Yngvar Barda

Personal information
- Born: 5 February 1935
- Died: 23 July 1999 (aged 64)

Chess career
- Country: Norway

= Yngvar Barda =

Norwegian chess player

Yngvar Barda (5 February 1935 – 23 July 1999) was a Norwegian chess player, Nordic Chess Cup medalist (1970).

==Biography==
Yngvar Barda was eldest son of first Norwegian International Master (IM) Olaf Barda (1909 – 1971). In the 1950s he was one of the leading Norwegian junior chess players. In 1953, in Copenhagen Yngvar Barda represented Norway in 2nd World Junior Chess Championship.

Yngvar Barda played for Norway in the Chess Olympiad:
- In 1956, at first reserve board in the 12th Chess Olympiad in Moscow (+0, =1, -6).

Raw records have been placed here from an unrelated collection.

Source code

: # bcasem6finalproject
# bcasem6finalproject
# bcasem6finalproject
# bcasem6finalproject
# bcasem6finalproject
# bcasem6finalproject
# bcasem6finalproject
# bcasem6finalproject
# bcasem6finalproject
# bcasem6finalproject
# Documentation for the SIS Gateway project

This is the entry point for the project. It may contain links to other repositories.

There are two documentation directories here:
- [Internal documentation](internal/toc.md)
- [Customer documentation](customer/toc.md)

Yngvar Barda played for Norway in the Nordic Chess Cups:
- In 1970, at eight board in the 1st Nordic Chess Cup in Großenbrode (+0, =2, -1) and won team bronze medal,
- In 1972, at fourth board in the 3rd Nordic Chess Cup in Großenbrode (+0, =2, -2),
- In 1974, at second board in the 5th Nordic Chess Cup in Eckernförde (+0, =3, -2).